### Data section

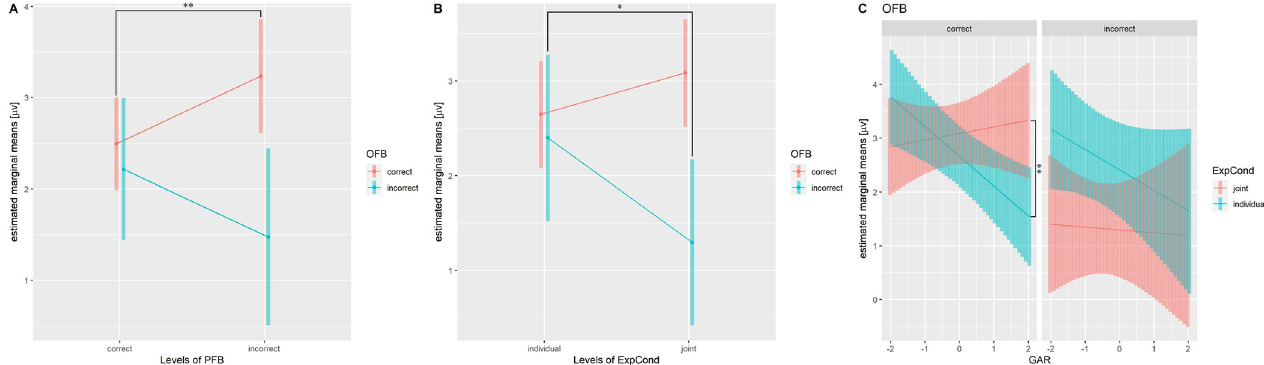
Fig 5. Estimated marginal means of FRN/RewP. (A) Interaction of OFB and PFB. (B) Interaction of OFB and ExpCond. (C) Interaction of OFB, ExpCond, and GAR. � p < 0.05, �� p <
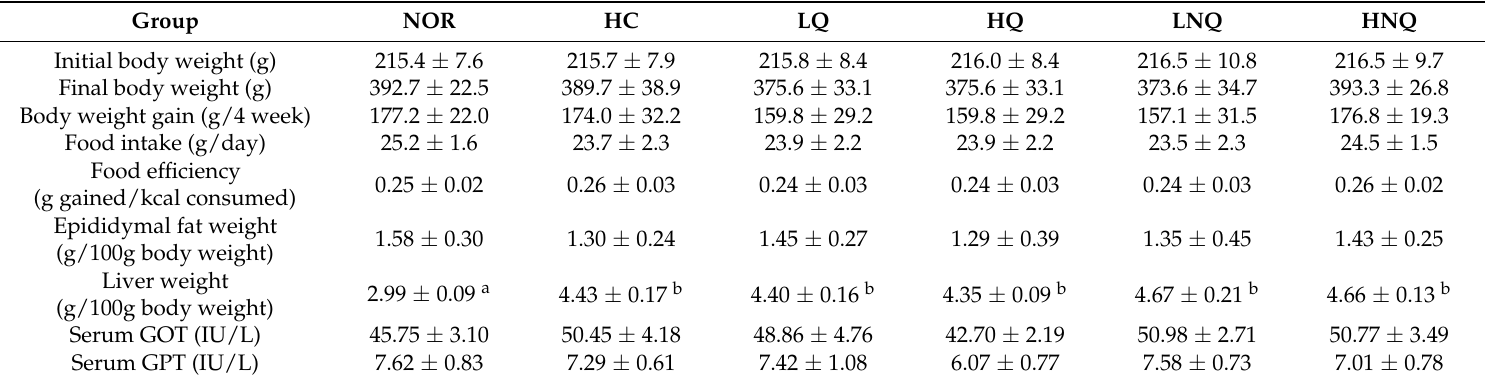
Table 2. Effects of quercetin and quercetin nanoemulsion on physiological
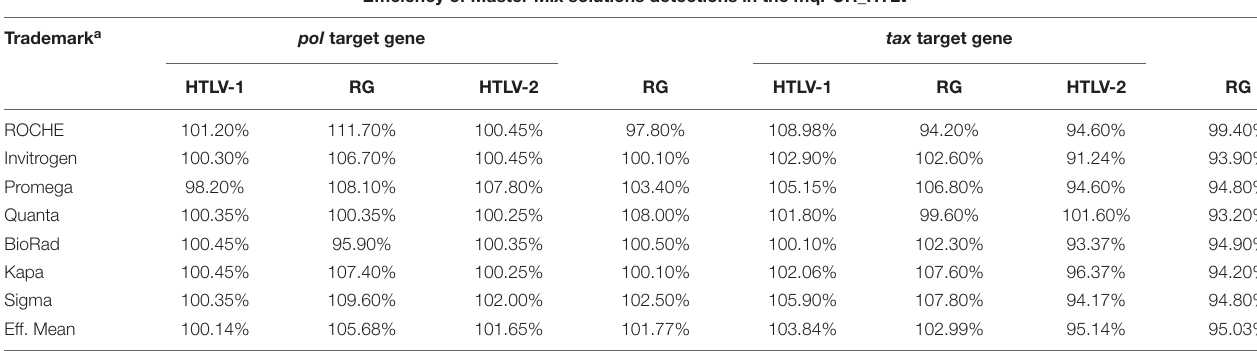
TABLE 4 | Efficiency values of the mqPCR_HTLV assays for detecting HTLV-1 and HTLV-2 ( pol and tax ) and the reference gene (human albumin gene), using seven commercial master mix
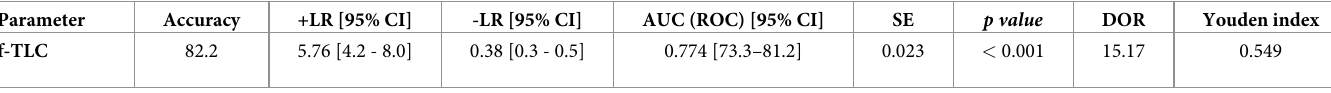
Fig 2. Receiver operating characteristics (ROC) curve of f-TLC showing the relationship between sensitivity (true positive) and 1 –specificity (true negative). https://doi.org/10.1371/journal.pone.0270235.g002 Table 5. Diagnostic performance criteria for f-TLC diagnosis of Buruli ulcer using PCR as a gold standard.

### Work to complete
Take each line from the preceding material that contains "using" and copy it.

### Task response
TABLE 4 | Efficiency values of the mqPCR_HTLV assays for detecting HTLV-1 and HTLV-2 ( pol and tax ) and the reference gene (human albumin gene), using seven commercial master mix
Fig 2. Receiver operating characteristics (ROC) curve of f-TLC showing the relationship between sensitivity (true positive) and 1 –specificity (true negative). https://doi.org/10.1371/journal.pone.0270235.g002 Table 5. Diagnostic performance criteria for f-TLC diagnosis of Buruli ulcer using PCR as a gold standard.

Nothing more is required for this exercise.